Almost all sports-related eye injuries can be prevented if you’re fitted with the proper eye protection. Just as you wear protection for the head and the mouth in many sports, you also need to wear protection for the eyes.
Eye guards can cost $20 to $100 depending on needs. If you wear prescription glasses, ask your eye doctor to fit you for prescription eye guards. If you’re a monocular athlete (a person with only one eye that sees well), ask your eye doctor about sports you can participate in safely. Monocular athletes should always wear sports eye guards.
The following PBA guidelines can help you find a pair of eyeguards that are right for you:
- Buy eye guards at sports specialty stores or optical stores. At the sports store, ask for a sales representative who is familiar with eye protectors to help you.
- Don’t buy sports eyeguards without lenses. Only “lensed” protectors are recommended for sports use. Make sure the lenses either stay in place or pop outward in the event of an accident. Lenses that pop in against your eyes can be very dangerous.

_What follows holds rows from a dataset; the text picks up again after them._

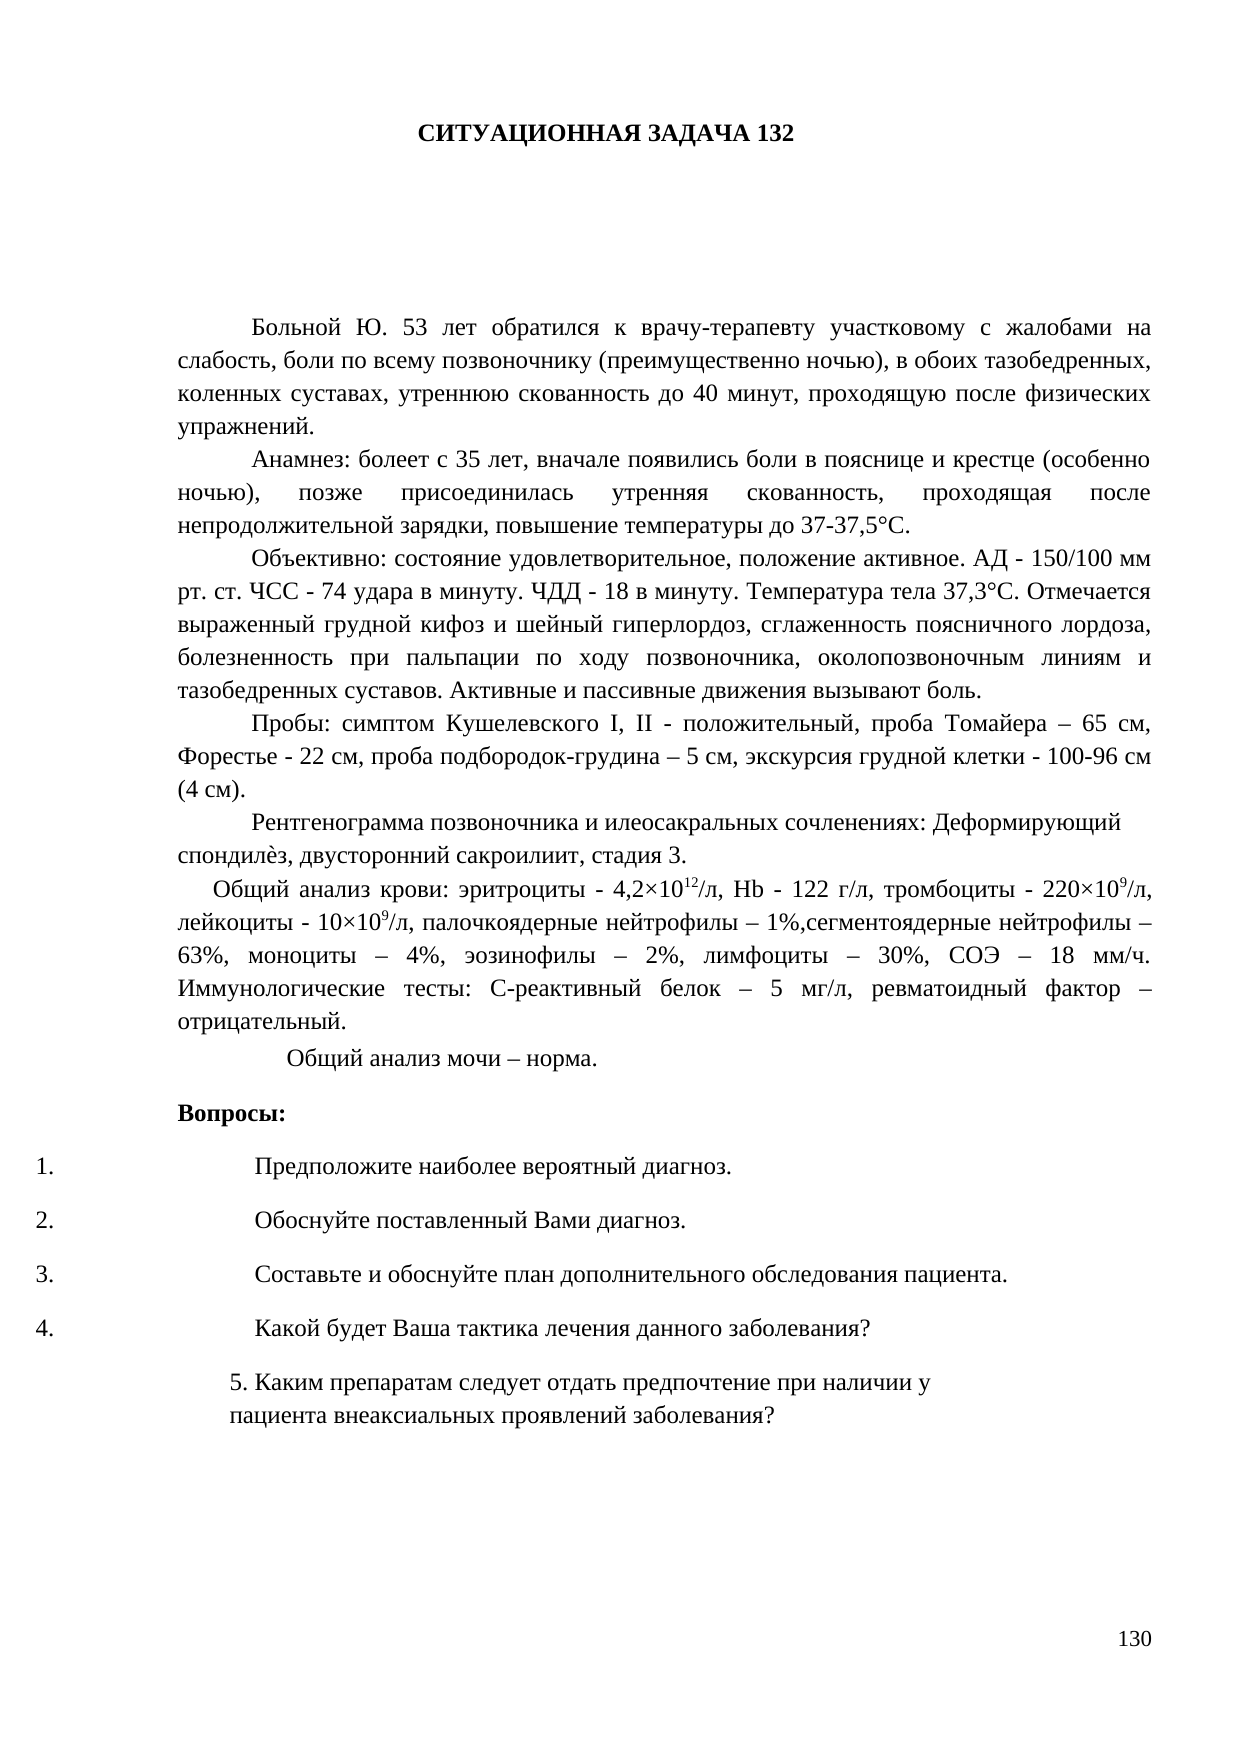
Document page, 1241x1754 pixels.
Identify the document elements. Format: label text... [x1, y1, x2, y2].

list Каким препаратам следует отдать предпочтение при наличии у пациента внеаксиальных проявлений заболевания? [229, 1367, 1034, 1429]
text Вопросы: [177, 1098, 1240, 1126]
text Общий анализ крови: эритроциты - 4,2×1012/л, Hb - 122 г/л, тромбоциты - 220×109/л, лейкоциты - 10×109/л, палочкоядерные нейтрофилы – 1%,сегментоядерные нейтрофилы – 63%, моноциты – 4%, эозинофилы – 2%, лимфоциты – 30%, СОЭ – 18 мм/ч. Иммунологические тесты: С-реактивный белок – 5 мг/л, ревматоидный фактор – отрицательный. [177, 874, 1152, 1034]
text Пробы: симптом Кушелевского I, II - положительный, проба Томайера – 65 см, Форестье - 22 см, проба подбородок-грудина – 5 см, экскурсия грудной клетки - 100-96 см (4 см). [177, 708, 1152, 803]
text Анамнез: болеет с 35 лет, вначале появились боли в пояснице и крестце (особенно ночью), позже присоединилась утренняя скованность, проходящая после непродолжительной зарядки, повышение температуры до 37-37,5°С. [177, 444, 1152, 539]
text Объективно: состояние удовлетворительное, положение активное. АД - 150/100 мм рт. ст. ЧСС - 74 удара в минуту. ЧДД - 18 в минуту. Температура тела 37,3°С. Отмечается выраженный грудной кифоз и шейный гиперлордоз, сглаженность поясничного лордоза, болезненность при пальпации по ходу позвоночника, околопозвоночным линиям и тазобедренных суставов. Активные и пассивные движения вызывают боль. [177, 543, 1152, 704]
list Предположите наиболее вероятный диагноз. [35, 1151, 1240, 1180]
text Рентгенограмма позвоночника и илеосакральных сочленениях: Деформирующий спондилѐз, двусторонний сакроилиит, стадия 3. [177, 807, 1240, 869]
text Больной Ю. 53 лет обратился к врачу-терапевту участковому с жалобами на слабость, боли по всему позвоночнику (преимущественно ночью), в обоих тазобедренных, коленных суставах, утреннюю скованность до 40 минут, проходящую после физических упражнений. [177, 312, 1152, 440]
list Какой будет Ваша тактика лечения данного заболевания? [35, 1313, 1240, 1342]
list Обоснуйте поставленный Вами диагноз. [35, 1205, 1240, 1234]
text Общий анализ мочи – норма. [251, 1043, 1240, 1072]
list Составьте и обоснуйте план дополнительного обследования пациента. [35, 1259, 1240, 1288]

- Fogging of the lenses can be a problem when you’re active. Some eyeguards are available with anti-fog coating. Others have side vents for additional ventilation. Try on different types to determine which is most comfortable for you.

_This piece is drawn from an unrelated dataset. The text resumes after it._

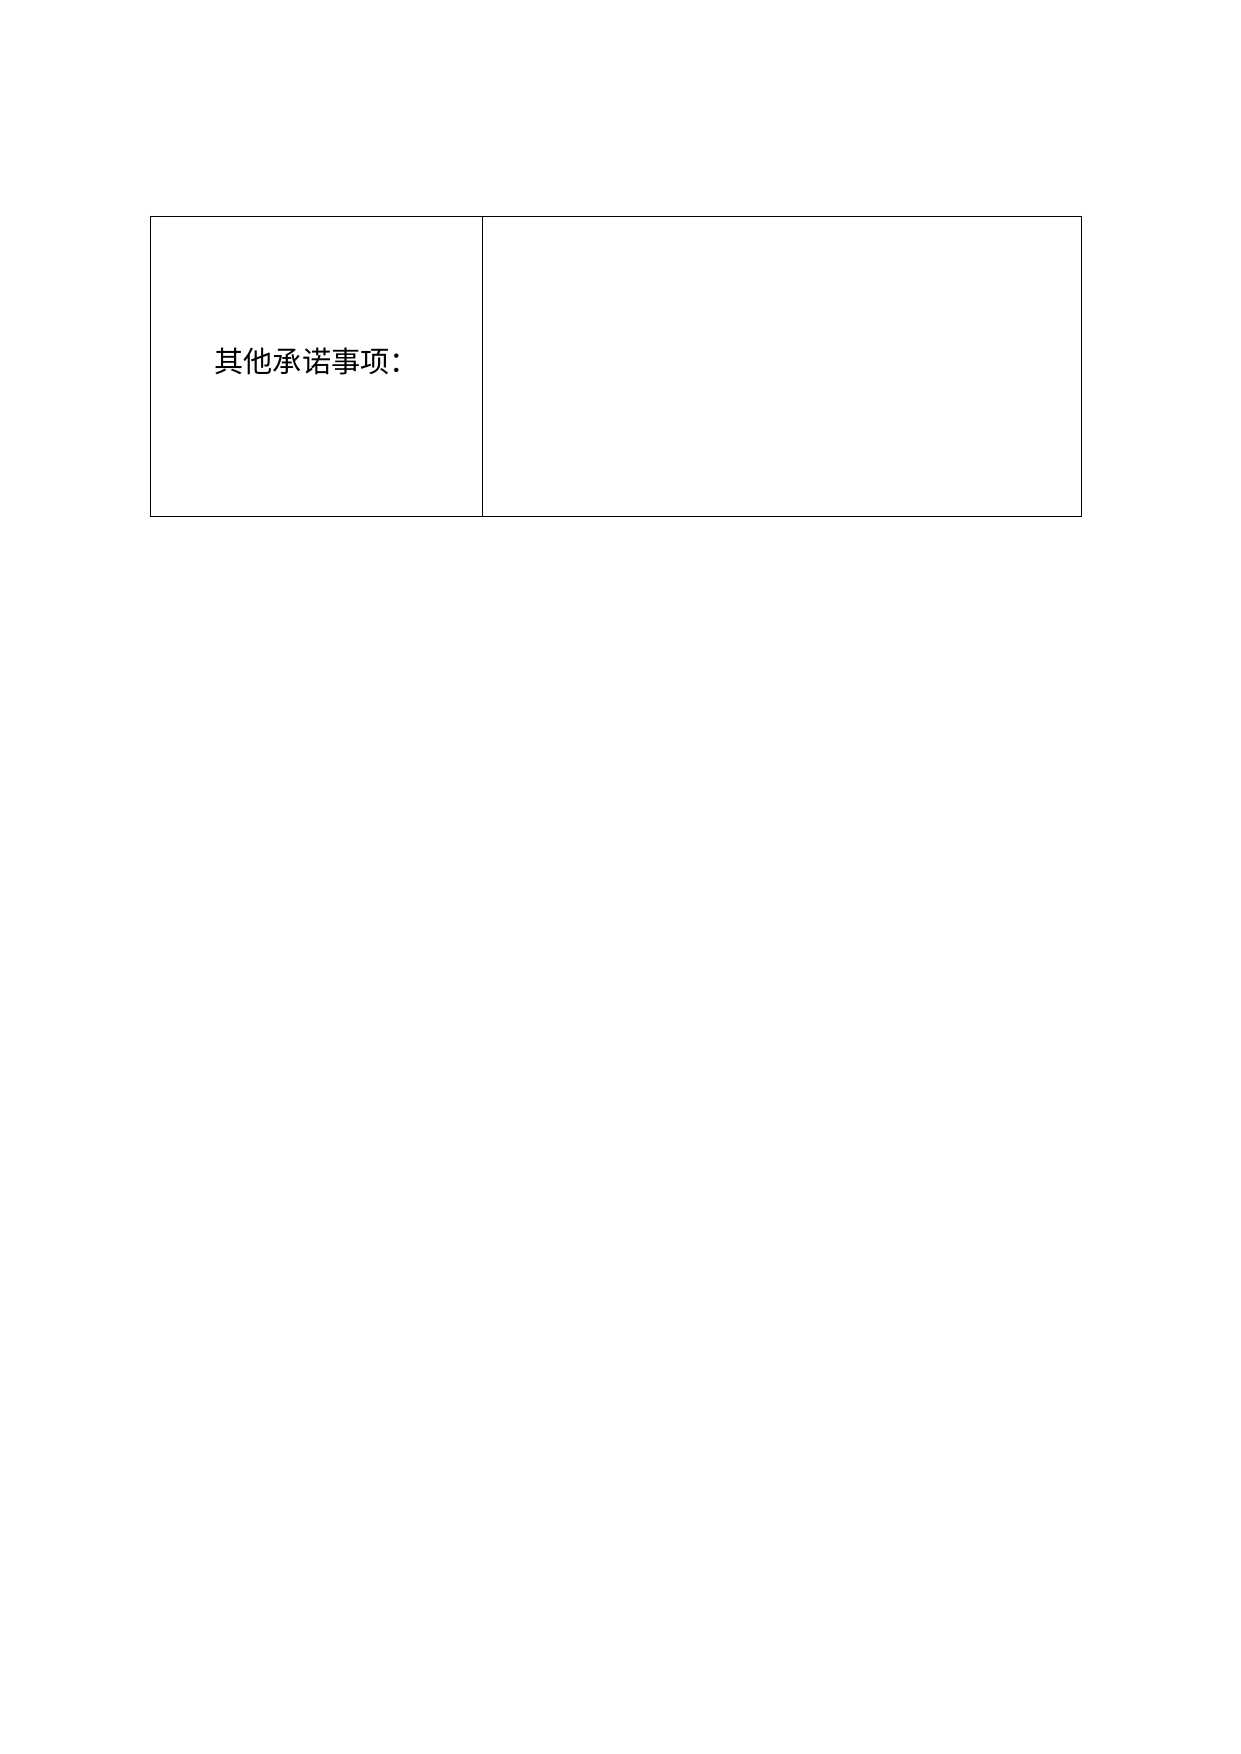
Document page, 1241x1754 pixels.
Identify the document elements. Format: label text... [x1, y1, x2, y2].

- Check the packaging to see if the eye protector you select has been tested for sports use. Also check to see that the eye protector is made of polycarbonate material, which is the most impact resistant.
- Sports eyeguards should be padded or cushioned along the brow and bridge of the nose. Padding will prevent the eyeguards from cutting the skin.
- Try on the eye protector to determine if it’s the right size. Adjust the strap and make sure it’s not too tight or too loose. If you purchased your eyeguards at an optical store, an optical representative can help you adjust the eye protector for a comfortable fit.